» **RECORDS PROVIDED**:
* * *

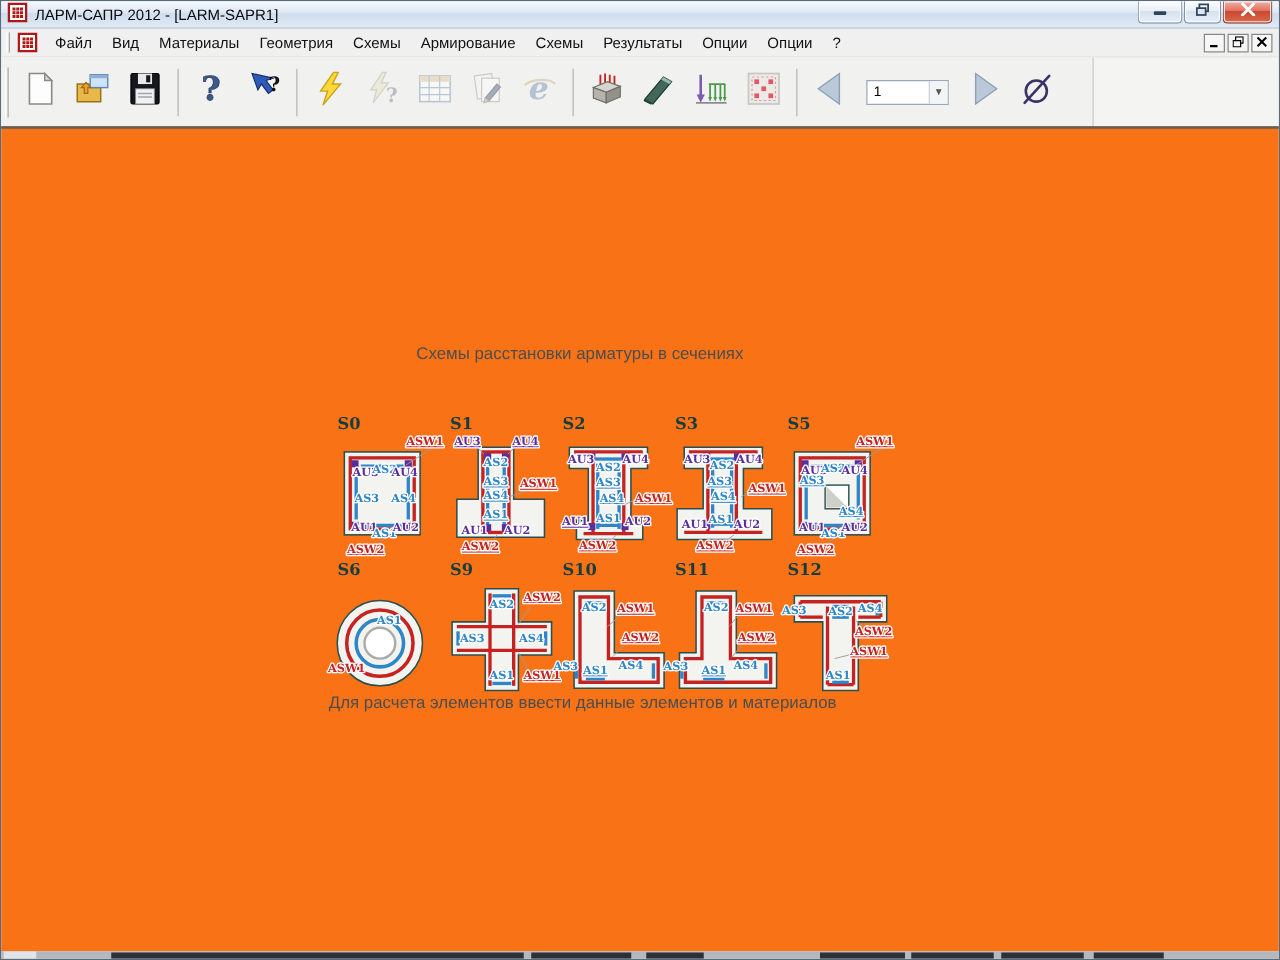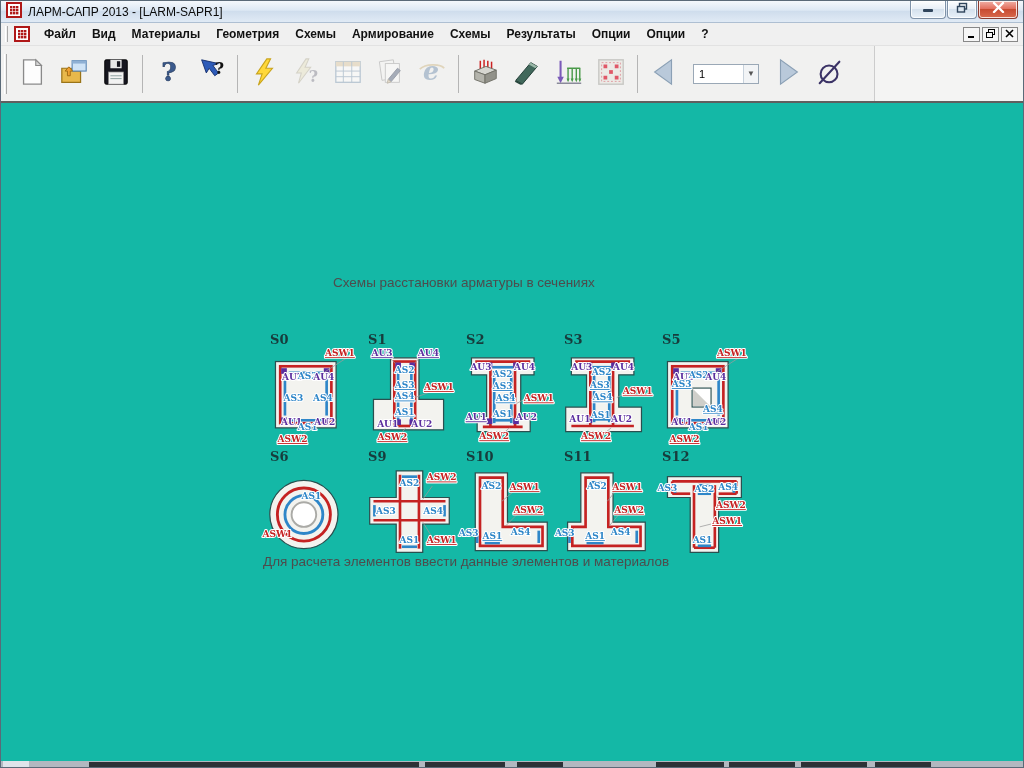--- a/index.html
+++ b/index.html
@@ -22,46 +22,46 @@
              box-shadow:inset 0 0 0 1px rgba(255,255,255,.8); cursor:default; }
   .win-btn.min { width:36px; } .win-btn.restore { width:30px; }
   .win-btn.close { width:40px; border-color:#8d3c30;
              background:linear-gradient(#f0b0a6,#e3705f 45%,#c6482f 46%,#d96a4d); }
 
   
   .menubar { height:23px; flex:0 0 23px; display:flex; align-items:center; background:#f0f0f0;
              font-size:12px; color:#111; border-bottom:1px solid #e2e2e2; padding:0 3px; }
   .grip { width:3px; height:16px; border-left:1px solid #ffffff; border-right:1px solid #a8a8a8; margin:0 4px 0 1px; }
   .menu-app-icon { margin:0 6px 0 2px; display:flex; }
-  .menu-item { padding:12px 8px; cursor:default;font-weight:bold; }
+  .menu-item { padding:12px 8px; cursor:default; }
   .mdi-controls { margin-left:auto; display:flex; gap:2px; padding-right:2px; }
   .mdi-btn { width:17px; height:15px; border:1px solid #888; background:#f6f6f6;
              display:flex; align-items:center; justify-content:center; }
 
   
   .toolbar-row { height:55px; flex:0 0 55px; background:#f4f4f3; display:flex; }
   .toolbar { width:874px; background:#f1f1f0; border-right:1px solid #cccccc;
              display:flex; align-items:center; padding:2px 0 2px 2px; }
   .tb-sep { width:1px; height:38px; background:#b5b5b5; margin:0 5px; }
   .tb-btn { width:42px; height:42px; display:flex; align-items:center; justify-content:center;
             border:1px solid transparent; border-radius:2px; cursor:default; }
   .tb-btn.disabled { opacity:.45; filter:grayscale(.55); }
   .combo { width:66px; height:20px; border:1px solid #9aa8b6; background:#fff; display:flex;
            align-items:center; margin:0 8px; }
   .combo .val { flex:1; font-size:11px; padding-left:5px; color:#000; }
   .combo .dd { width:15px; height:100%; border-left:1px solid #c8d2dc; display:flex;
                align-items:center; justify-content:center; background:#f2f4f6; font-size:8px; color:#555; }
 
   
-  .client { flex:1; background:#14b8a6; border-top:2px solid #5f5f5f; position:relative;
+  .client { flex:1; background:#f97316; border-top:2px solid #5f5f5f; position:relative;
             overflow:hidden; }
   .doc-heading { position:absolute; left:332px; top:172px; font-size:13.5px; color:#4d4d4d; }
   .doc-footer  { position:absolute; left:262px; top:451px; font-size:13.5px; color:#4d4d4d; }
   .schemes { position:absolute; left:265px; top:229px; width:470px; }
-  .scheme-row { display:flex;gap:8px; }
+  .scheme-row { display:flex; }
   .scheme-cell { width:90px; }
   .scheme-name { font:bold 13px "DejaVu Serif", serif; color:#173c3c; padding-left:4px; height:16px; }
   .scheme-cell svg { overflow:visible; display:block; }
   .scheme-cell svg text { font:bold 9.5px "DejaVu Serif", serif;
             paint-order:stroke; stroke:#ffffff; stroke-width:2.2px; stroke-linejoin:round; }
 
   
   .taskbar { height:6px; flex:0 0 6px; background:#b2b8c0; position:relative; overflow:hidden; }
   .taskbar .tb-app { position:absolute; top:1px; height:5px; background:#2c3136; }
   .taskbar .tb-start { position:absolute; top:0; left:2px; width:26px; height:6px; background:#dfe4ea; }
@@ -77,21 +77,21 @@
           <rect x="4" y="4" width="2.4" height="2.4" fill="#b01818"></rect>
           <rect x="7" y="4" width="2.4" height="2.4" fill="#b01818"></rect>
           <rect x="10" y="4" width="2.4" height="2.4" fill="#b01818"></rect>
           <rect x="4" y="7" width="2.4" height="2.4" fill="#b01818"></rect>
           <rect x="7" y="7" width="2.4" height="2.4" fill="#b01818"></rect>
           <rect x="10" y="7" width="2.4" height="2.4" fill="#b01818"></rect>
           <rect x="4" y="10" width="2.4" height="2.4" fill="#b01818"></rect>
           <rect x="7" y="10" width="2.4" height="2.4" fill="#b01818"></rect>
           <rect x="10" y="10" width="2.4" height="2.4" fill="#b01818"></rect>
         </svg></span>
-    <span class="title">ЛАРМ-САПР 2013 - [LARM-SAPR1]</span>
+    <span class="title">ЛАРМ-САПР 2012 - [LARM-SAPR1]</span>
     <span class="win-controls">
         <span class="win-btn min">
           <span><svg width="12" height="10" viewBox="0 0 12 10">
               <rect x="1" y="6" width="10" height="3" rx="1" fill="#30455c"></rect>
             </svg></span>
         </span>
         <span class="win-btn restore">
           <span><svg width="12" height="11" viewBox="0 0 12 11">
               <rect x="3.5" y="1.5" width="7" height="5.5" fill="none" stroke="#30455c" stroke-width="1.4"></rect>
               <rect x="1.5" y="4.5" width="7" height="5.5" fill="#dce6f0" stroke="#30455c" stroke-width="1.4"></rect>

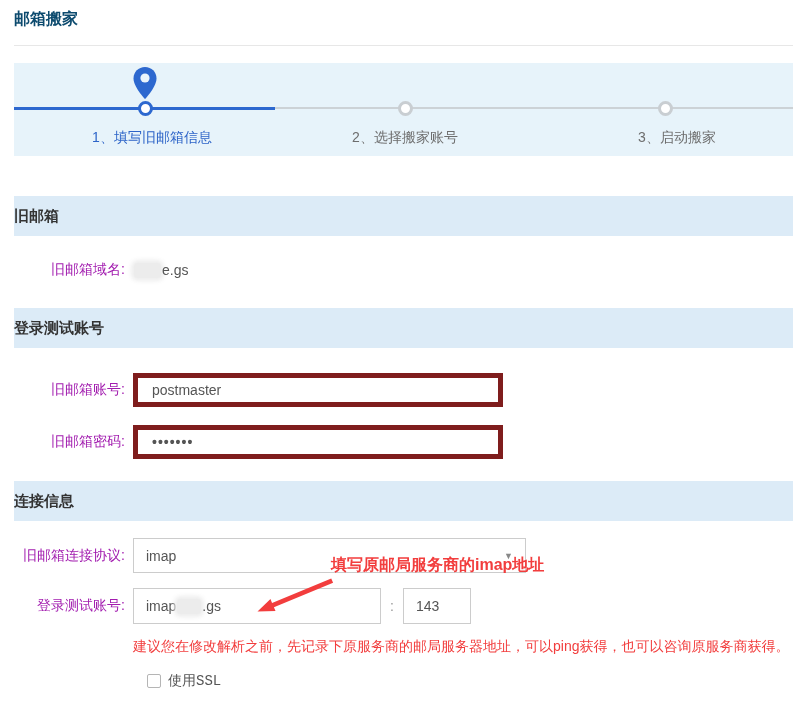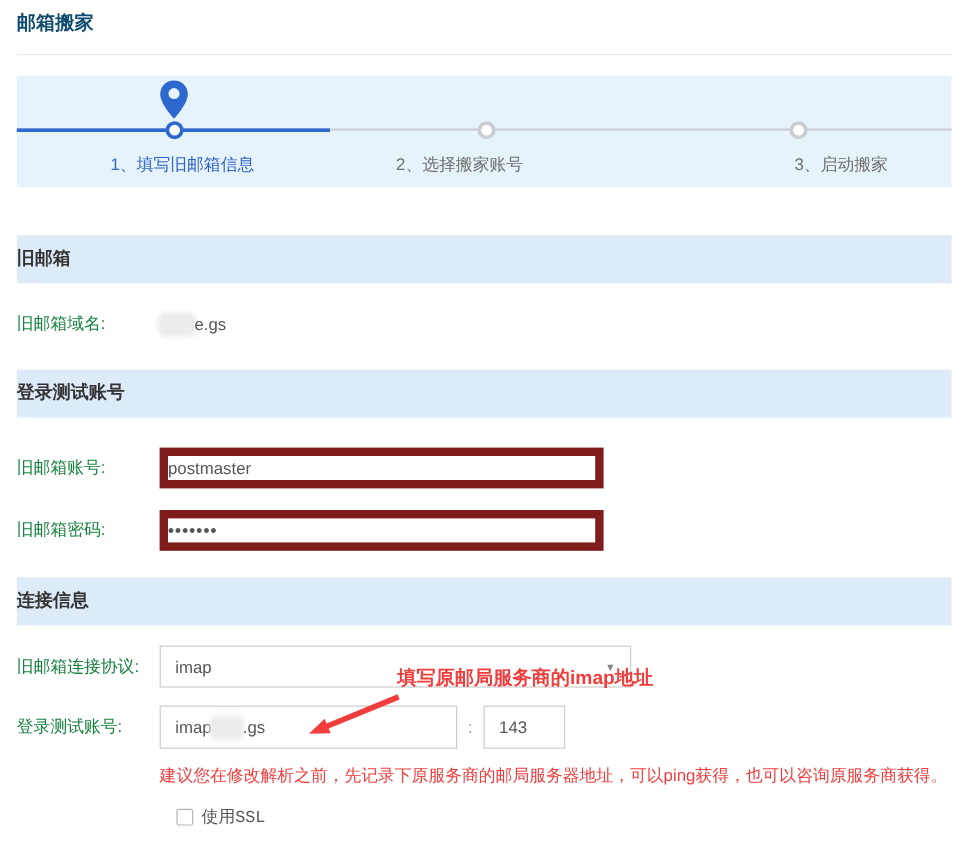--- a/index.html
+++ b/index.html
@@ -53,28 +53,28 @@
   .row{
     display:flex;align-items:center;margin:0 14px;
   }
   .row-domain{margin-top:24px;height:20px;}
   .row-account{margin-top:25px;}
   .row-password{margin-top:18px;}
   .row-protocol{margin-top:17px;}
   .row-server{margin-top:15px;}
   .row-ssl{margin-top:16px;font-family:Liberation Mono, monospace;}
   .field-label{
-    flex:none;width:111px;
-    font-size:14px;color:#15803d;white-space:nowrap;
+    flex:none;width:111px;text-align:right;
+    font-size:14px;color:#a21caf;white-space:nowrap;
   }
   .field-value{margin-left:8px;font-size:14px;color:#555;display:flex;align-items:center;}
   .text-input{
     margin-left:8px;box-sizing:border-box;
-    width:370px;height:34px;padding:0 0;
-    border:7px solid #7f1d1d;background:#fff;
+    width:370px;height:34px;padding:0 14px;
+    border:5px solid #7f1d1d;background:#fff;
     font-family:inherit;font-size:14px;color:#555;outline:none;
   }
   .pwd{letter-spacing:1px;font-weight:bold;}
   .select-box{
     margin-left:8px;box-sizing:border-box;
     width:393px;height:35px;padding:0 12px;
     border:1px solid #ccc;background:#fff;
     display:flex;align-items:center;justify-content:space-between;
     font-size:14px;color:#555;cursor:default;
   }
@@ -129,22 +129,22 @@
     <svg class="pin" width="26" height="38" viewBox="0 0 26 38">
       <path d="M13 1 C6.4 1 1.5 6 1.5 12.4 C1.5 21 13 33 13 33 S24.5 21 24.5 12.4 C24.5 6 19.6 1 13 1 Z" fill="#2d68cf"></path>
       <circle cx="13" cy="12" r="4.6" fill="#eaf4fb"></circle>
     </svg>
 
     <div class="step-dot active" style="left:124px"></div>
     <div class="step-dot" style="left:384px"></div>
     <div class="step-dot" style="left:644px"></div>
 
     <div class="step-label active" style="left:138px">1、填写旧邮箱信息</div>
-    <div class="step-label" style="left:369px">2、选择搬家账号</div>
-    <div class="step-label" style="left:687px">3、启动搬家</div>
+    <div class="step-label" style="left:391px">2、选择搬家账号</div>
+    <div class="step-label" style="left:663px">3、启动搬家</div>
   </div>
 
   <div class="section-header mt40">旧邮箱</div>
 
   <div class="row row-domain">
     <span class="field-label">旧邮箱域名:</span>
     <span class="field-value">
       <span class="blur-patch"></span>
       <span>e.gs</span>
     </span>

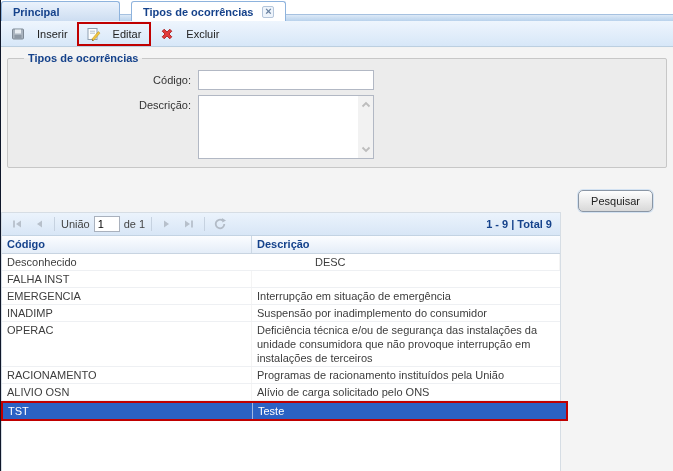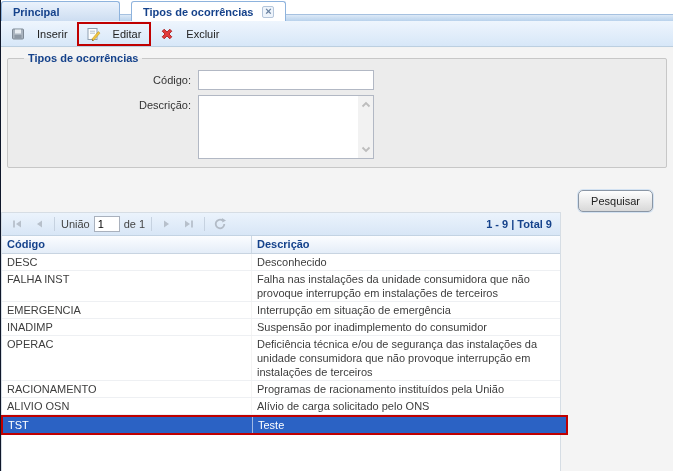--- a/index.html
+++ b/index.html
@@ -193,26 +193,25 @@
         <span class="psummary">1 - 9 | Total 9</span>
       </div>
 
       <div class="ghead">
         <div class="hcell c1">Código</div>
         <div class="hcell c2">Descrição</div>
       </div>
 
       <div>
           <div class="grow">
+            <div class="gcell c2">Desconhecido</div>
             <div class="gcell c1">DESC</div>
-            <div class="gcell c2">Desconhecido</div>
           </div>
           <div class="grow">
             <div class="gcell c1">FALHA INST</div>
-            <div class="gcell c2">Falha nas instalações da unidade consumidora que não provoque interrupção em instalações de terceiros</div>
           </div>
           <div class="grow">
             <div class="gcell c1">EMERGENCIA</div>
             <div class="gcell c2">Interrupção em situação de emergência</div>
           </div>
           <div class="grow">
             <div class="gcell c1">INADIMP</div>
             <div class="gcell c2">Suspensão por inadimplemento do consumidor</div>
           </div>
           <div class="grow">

* * *

» **PROMPT**: Repeat word for word the lines above, from the first entry through the line containing "border-right:1px solid #cccccc;", with both ends kept and the pictures dropped.

» **RESULT BELOW**:
--- a/index.html
+++ b/index.html
@@ -22,46 +22,46 @@
              box-shadow:inset 0 0 0 1px rgba(255,255,255,.8); cursor:default; }
   .win-btn.min { width:36px; } .win-btn.restore { width:30px; }
   .win-btn.close { width:40px; border-color:#8d3c30;
              background:linear-gradient(#f0b0a6,#e3705f 45%,#c6482f 46%,#d96a4d); }
 
   
   .menubar { height:23px; flex:0 0 23px; display:flex; align-items:center; background:#f0f0f0;
              font-size:12px; color:#111; border-bottom:1px solid #e2e2e2; padding:0 3px; }
   .grip { width:3px; height:16px; border-left:1px solid #ffffff; border-right:1px solid #a8a8a8; margin:0 4px 0 1px; }
   .menu-app-icon { margin:0 6px 0 2px; display:flex; }
-  .menu-item { padding:12px 8px; cursor:default;font-weight:bold; }
+  .menu-item { padding:12px 8px; cursor:default; }
   .mdi-controls { margin-left:auto; display:flex; gap:2px; padding-right:2px; }
   .mdi-btn { width:17px; height:15px; border:1px solid #888; background:#f6f6f6;
              display:flex; align-items:center; justify-content:center; }
 
   
   .toolbar-row { height:55px; flex:0 0 55px; background:#f4f4f3; display:flex; }
   .toolbar { width:874px; background:#f1f1f0; border-right:1px solid #cccccc;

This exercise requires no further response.